Compatible with Fusion version: 4.0.0 through 5.12.0
The Solr V1 connector pulls documents from an external standalone Apache Solr instance or Apache SolrCloud cluster using Solr’s javabin response type and streaming response parser. The connector is designed to reindex content already managed in a Solr core or collection and make it searchable within Fusion. Use this connector to migrate content from Solr to Fusion for a unified search across multiple Solr-based apps and to enable the use of Fusion’s query pipelines and analytics on Solr-managed data.
ImportantV1 deprecation and removal noticeStarting in Fusion 5.12.0, all V1 connectors are deprecated. This means they are no longer being actively developed and will be removed in Fusion 5.13.0.The replacement for this connector is in active development at this time and will be released at a future date.If you are using this connector, you must migrate to the replacement connector or a supported alternative before upgrading to Fusion 5.13.0. We recommend migrating to the replacement connector as soon as possible to avoid any disruption to your workflows.
Connector flow For Solr v4.7 and greater, cursorMark deep-paging is used.

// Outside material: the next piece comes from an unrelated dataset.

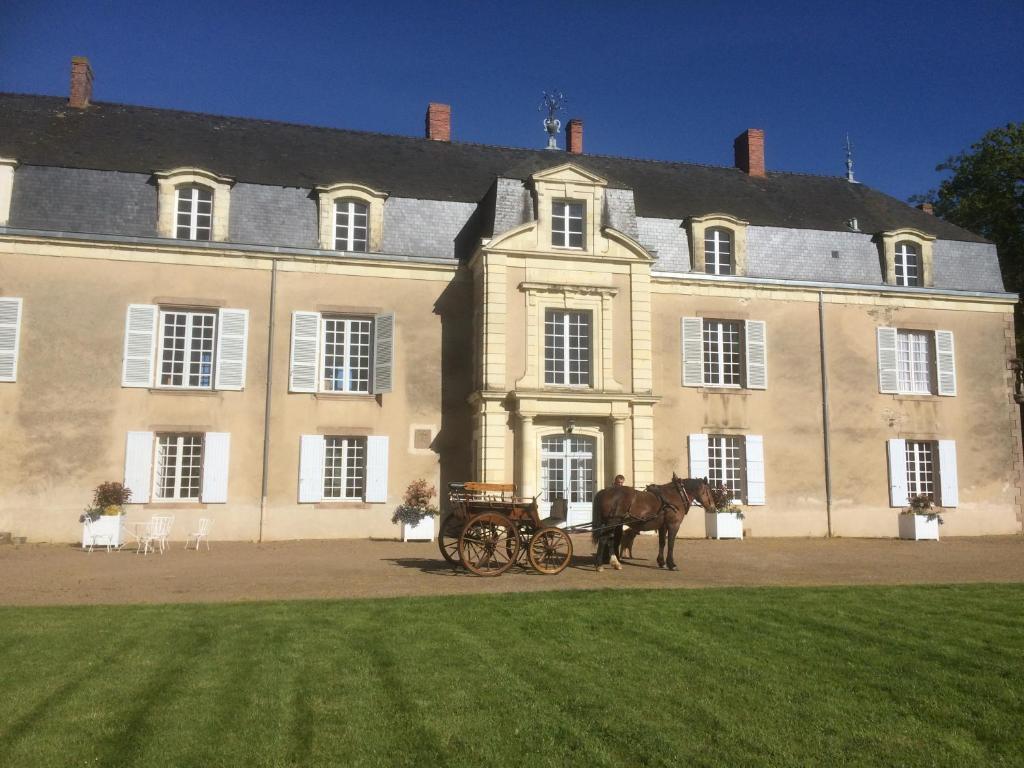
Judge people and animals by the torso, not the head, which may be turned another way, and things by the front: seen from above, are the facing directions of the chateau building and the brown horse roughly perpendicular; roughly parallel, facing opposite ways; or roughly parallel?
roughly perpendicular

For earlier versions of Solr, standard paging (start+rows) is used. The following Solr components and parameters can be configured:
  • collection/core (also allows default/empty core)
  • query (*:* by default)
  • filter queries
  • query parser
  • request handler (defaults to /select)
  • stored fields to retrieve
Also, since cursorMark deep paging should be used when possible:
  • sort spec (default: id asc)
This connector can be configured to store information about datasources and the data ingested in a ConnectorDB crawldb instance. There are some limitations to this connector:
  • Cannot do incremental crawls. (May be possible to do so in the future using source Solr docs’ version field.)
  • Cannot do manual filtered deep paging.
  • Does not check that both sort spec and field list contain uniqueKey field.
  • Cannot handle encrypted connection to Solr.

Prerequisites

Perform these prerequisites to ensure the connector can reliably access, crawl, and index your data. Proper setup helps avoid configuration or permission errors, so use the following guidelines to keep your content available for discovery and search in Fusion.

Confirm Solr availability

  • You need to have an accessible Apache Solr or SolrCloud deployment, as Fusion must be able to reach Solr over HTTP/S.
    • For SolrCloud, make sure the Solr Node endpoint is reachable from Fusion and not just Zookeeper.
  • The connector uses Solr’s /select endpoint to pull documents.
    • Ensure /select is enabled and not blocked by security rules or proxies.
    • The Solr instance should return standard response.docs JSON.
  • For incremental crawling, enable delta indexing.
    • Solr documents must include a timestamp field such as last_modified with a format of ISO-8601 or Solr-readable datetime.
      • Example: "timestampField": "last_modified"
  • If you want to enforce document-level security, your Solr docs must include user/group fields mapped to Fusion’s ACL fields like _lw_acl_read.

Decide on queries

  • You must have a valid Solr query to extract data:
    • Use q=*:* to fetch all docs.
    • You can use filters like fq=type:product.
    • Test your query in Solr Admin UI before using it in Fusion.
  • For field mapping, know which Solr fields to extract:
    • Unique ID field such as id
    • Optional timestamp field for incremental crawl
    • Any custom metadata fields

Authentication

The Solr V1 connector only works with Solr endpoints that are public or unencrypted, so no authentication is needed.

Configuration

When entering configuration values in the UI, use unescaped characters, such as \t for the tab character. When entering configuration values in the API, use escaped characters, such as \\t for the tab character.